1. Formulir laporan kerugian berikut kronologis kejadian.

2. Dokumen asli :
2.1. Polis, sertifikat, lampiran / endorsemen (bila ada);
2.2. STNK, BPKB, Faktur pembelian, blanko kwitansi dan surat penyerahan hak milik yang sudah ditanda-tangani Tertanggung;
2.3. Form A/C, atau form B untuk diplomatic atau badan internasional;
2.4. Buku Kir (untuk jenis kendaraan yang wajib kir);
2.5. Surat Keterangan Kepolisian Daerah (Polda), dalam hal kehilangan keseluruhan;
2.6. Bukti pemblokiran STNK, dalam hal kehilangan keseluruhan;

3. Fotocopy SIM, KTP.
4. Kunci kontak asli, duplikat serta triplikat bila ada.
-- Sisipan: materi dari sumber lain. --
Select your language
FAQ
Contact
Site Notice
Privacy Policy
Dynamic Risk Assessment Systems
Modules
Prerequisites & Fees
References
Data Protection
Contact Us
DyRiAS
III. Bila terjadi diluar kota dan tidak ada cabang HARTA

1. foto kerusakan, estimasi biaya perbaikan, apabila diminta oleh Penanggung.
2. Surat laporan Kepolisian Sektor (Polsek) setempat, apabila kerugian atau kerusakan melibatkan pihak ketiga atau dalam hal kehilangan sebagian.
3. Surat tuntutan dari pihak ketiga.
4.Dokumen lain yang relevan yang diminta Penanggung sehubungan dengan penyelesaian klaim.

Bila ada kurang jelas penyelesaiannya akan tunduk kepada bunyi clausula polis asuransinya.Dalam hal klaim jika diperkirakan complicated maka pihak asuransi akan menunjuk independent adjuster untuk menilai kewajiban ganti rugi.